Yachana Foundation: Promoting Sustainability Through Education

With administrative offices in the city of Quito, the Yachana Foundation is actively pursuing its mission to ‘achieve sustainability through education and conservation’. It is appropriate then that the foundation’s name is the indigenous Kichwa word meaning ‘a place for learning’. Working along with rainforest communities, the foundation aims to offer communities facilities for education and medical care, while developing sustainable agricultural practices and income generating alternatives that conserve Ecuador’s precious rainforest.

Supported by revenue from the Yachana Lodge and Center for Geotourism Training, Yachana Tours and Yachana Technology product sales, the Yachana Foundation has invested up to $6.2 million in projects in the Ecuadorian Amazon. These include the Mondaña Medical Clinic offering healthcare to Mestizo and Kichwa communities of the Upper Napo River; the opening of the Yachana Technical High School in 2005; the initiation of a program to assist subsistence farming families produce organic cacao; the construction of 21 schools; the creation of community banking systems; and the purchase of up to 4,300 acres of primary and secondary rainforest which is now certified by the Ecuadorian authorities as protected. Future goals include the opening of the Yachana Technical Training Center for high school graduates to obtain higher education. The building itself will serve as an example of sustainability as it will incorporate the latest in clean energy technology.

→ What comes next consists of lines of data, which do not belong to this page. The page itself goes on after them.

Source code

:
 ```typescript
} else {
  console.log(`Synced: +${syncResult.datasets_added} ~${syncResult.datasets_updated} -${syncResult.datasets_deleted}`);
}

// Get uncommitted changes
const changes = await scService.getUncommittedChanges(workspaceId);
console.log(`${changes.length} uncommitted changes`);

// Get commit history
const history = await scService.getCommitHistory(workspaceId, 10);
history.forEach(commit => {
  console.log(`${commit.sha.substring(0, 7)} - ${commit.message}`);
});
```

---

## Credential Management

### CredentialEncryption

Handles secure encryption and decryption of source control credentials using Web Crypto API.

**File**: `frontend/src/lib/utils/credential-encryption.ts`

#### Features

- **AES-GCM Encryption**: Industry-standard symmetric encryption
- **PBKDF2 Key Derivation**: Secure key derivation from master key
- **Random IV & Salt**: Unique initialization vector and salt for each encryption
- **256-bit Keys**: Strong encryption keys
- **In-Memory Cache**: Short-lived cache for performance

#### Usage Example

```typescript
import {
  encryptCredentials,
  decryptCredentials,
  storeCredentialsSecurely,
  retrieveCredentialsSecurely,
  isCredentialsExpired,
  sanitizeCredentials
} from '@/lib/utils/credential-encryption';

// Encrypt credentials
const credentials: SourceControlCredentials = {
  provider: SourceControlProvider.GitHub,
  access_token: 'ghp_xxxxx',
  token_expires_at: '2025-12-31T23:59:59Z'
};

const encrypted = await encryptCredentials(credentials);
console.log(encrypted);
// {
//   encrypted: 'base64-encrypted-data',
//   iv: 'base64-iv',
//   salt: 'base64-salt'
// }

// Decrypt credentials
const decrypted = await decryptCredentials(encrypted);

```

A founding member of the Planning Board for the Sumaco-Napo-Galeras National Park (a UNESCO Biosphere Reserve), the Yachana Foundation’s protected land falls within the park’s buffer zone, where a rare species of Glass Frog was discovered in September 2006 by Global Vision International (GVI). Volunteers from GVI work on the reserve collecting data and assisting in conservation programs in local communities.

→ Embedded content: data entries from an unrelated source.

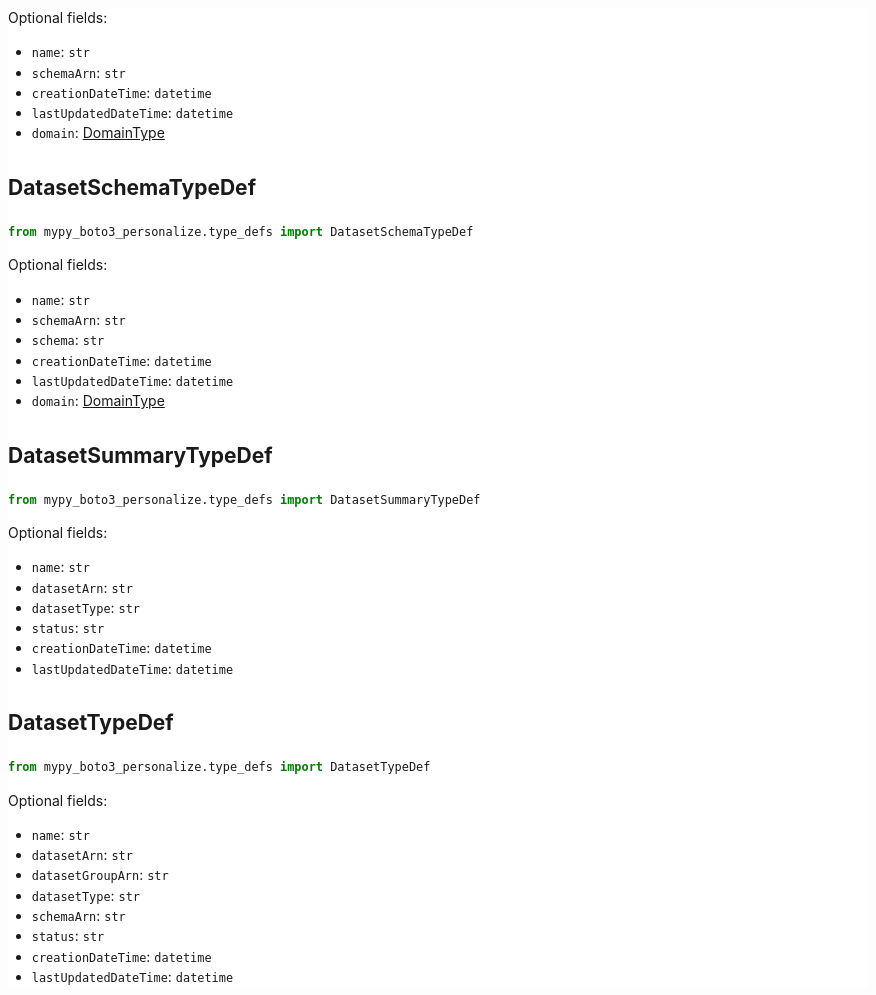 Optional fields:

- `name`: `str`
- `schemaArn`: `str`
- `creationDateTime`: `datetime`
- `lastUpdatedDateTime`: `datetime`
- `domain`: [DomainType](./literals.md#domaintype)

## DatasetSchemaTypeDef

```python
from mypy_boto3_personalize.type_defs import DatasetSchemaTypeDef
```

Optional fields:

- `name`: `str`
- `schemaArn`: `str`
- `schema`: `str`
- `creationDateTime`: `datetime`
- `lastUpdatedDateTime`: `datetime`
- `domain`: [DomainType](./literals.md#domaintype)

## DatasetSummaryTypeDef

```python
from mypy_boto3_personalize.type_defs import DatasetSummaryTypeDef
```

Optional fields:

- `name`: `str`
- `datasetArn`: `str`
- `datasetType`: `str`
- `status`: `str`
- `creationDateTime`: `datetime`
- `lastUpdatedDateTime`: `datetime`

## DatasetTypeDef

```python
from mypy_boto3_personalize.type_defs import DatasetTypeDef
```

Optional fields:

- `name`: `str`
- `datasetArn`: `str`
- `datasetGroupArn`: `str`
- `datasetType`: `str`
- `schemaArn`: `str`
- `status`: `str`
- `creationDateTime`: `datetime`
- `lastUpdatedDateTime`: `datetime`
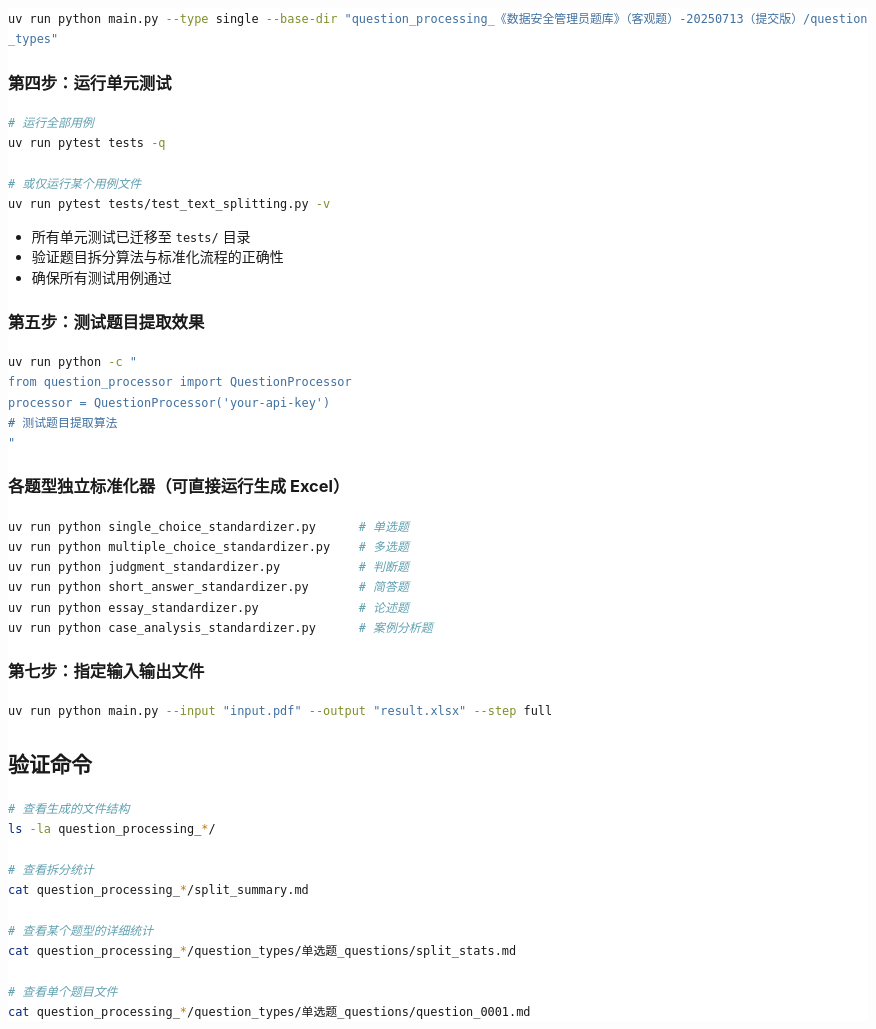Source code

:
 ```bash
uv run python main.py --type single --base-dir "question_processing_《数据安全管理员题库》（客观题）-20250713（提交版）/question_types"
```

### 第四步：运行单元测试
```bash
# 运行全部用例
uv run pytest tests -q

# 或仅运行某个用例文件
uv run pytest tests/test_text_splitting.py -v
```
- 所有单元测试已迁移至 `tests/` 目录
- 验证题目拆分算法与标准化流程的正确性
- 确保所有测试用例通过

### 第五步：测试题目提取效果
```bash
uv run python -c "
from question_processor import QuestionProcessor
processor = QuestionProcessor('your-api-key')
# 测试题目提取算法
"
```

### 各题型独立标准化器（可直接运行生成 Excel）
```bash
uv run python single_choice_standardizer.py      # 单选题
uv run python multiple_choice_standardizer.py    # 多选题
uv run python judgment_standardizer.py           # 判断题
uv run python short_answer_standardizer.py       # 简答题
uv run python essay_standardizer.py              # 论述题
uv run python case_analysis_standardizer.py      # 案例分析题
```

### 第七步：指定输入输出文件
```bash
uv run python main.py --input "input.pdf" --output "result.xlsx" --step full
```

## 验证命令

```bash
# 查看生成的文件结构
ls -la question_processing_*/

# 查看拆分统计
cat question_processing_*/split_summary.md

# 查看某个题型的详细统计
cat question_processing_*/question_types/单选题_questions/split_stats.md

# 查看单个题目文件
cat question_processing_*/question_types/单选题_questions/question_0001.md
```
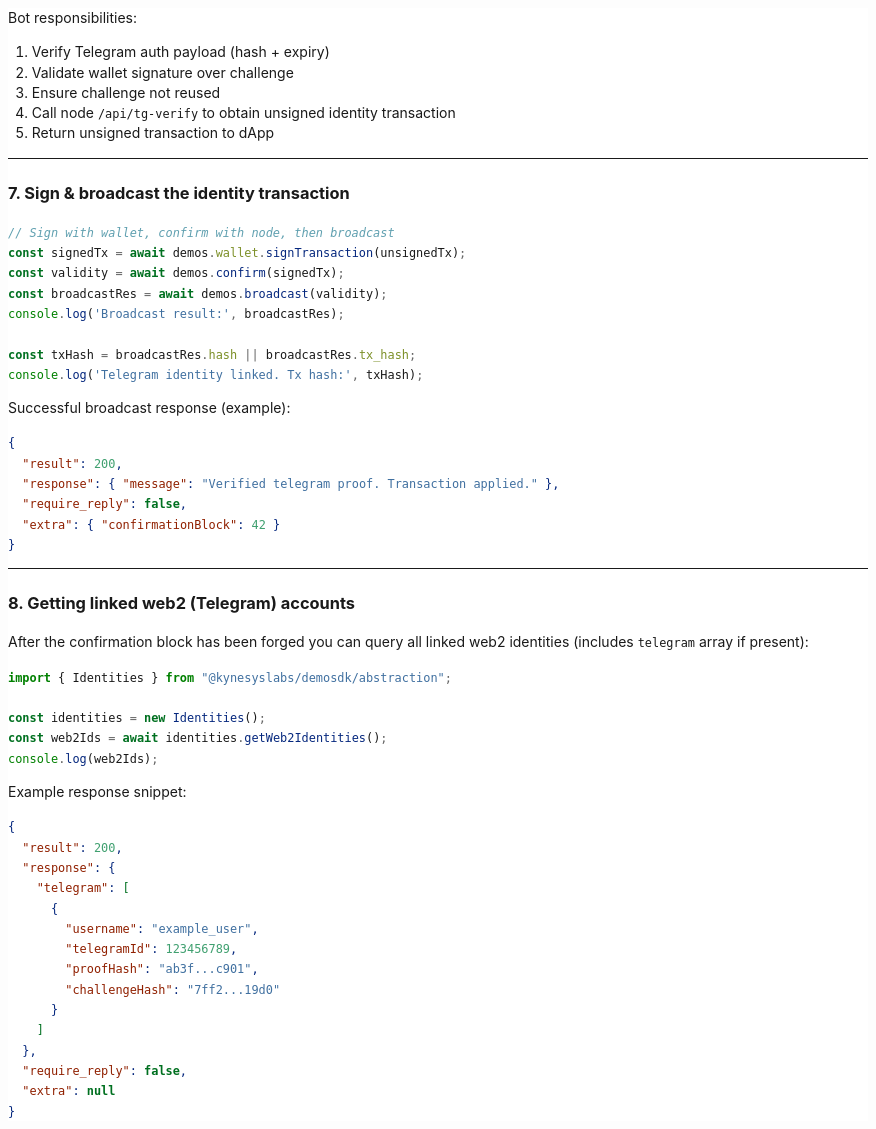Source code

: Bot responsibilities:

1. Verify Telegram auth payload (hash + expiry)
2. Validate wallet signature over challenge
3. Ensure challenge not reused
4. Call node `/api/tg-verify` to obtain unsigned identity transaction
5. Return unsigned transaction to dApp

***

### 7. Sign & broadcast the identity transaction

```ts
// Sign with wallet, confirm with node, then broadcast
const signedTx = await demos.wallet.signTransaction(unsignedTx);
const validity = await demos.confirm(signedTx);
const broadcastRes = await demos.broadcast(validity);
console.log('Broadcast result:', broadcastRes);

const txHash = broadcastRes.hash || broadcastRes.tx_hash;
console.log('Telegram identity linked. Tx hash:', txHash);
```

Successful broadcast response (example):

```json
{
  "result": 200,
  "response": { "message": "Verified telegram proof. Transaction applied." },
  "require_reply": false,
  "extra": { "confirmationBlock": 42 }
}
```

***

### 8. Getting linked web2 (Telegram) accounts

After the confirmation block has been forged you can query all linked web2 identities (includes `telegram` array if present):

```ts
import { Identities } from "@kynesyslabs/demosdk/abstraction";

const identities = new Identities();
const web2Ids = await identities.getWeb2Identities();
console.log(web2Ids);
```

Example response snippet:

```json
{
  "result": 200,
  "response": {
    "telegram": [
      {
        "username": "example_user",
        "telegramId": 123456789,
        "proofHash": "ab3f...c901",
        "challengeHash": "7ff2...19d0"
      }
    ]
  },
  "require_reply": false,
  "extra": null
}
```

Considering the fact that deforestation in Ecuador is taking place at a rate of 1.2 percent annually, measures to promote conservation are a matter of urgency. Ecuador’s rate of deforestation is reportedly three times higher than that which is taking place in any other South American country, primarily due to unregulated logging, exploitation by oil companies, unsustainable agricultural practices and an ever increasing human population encroaching on natural areas. All these factors make the work of organizations such as the Yachana Foundation vital for the future.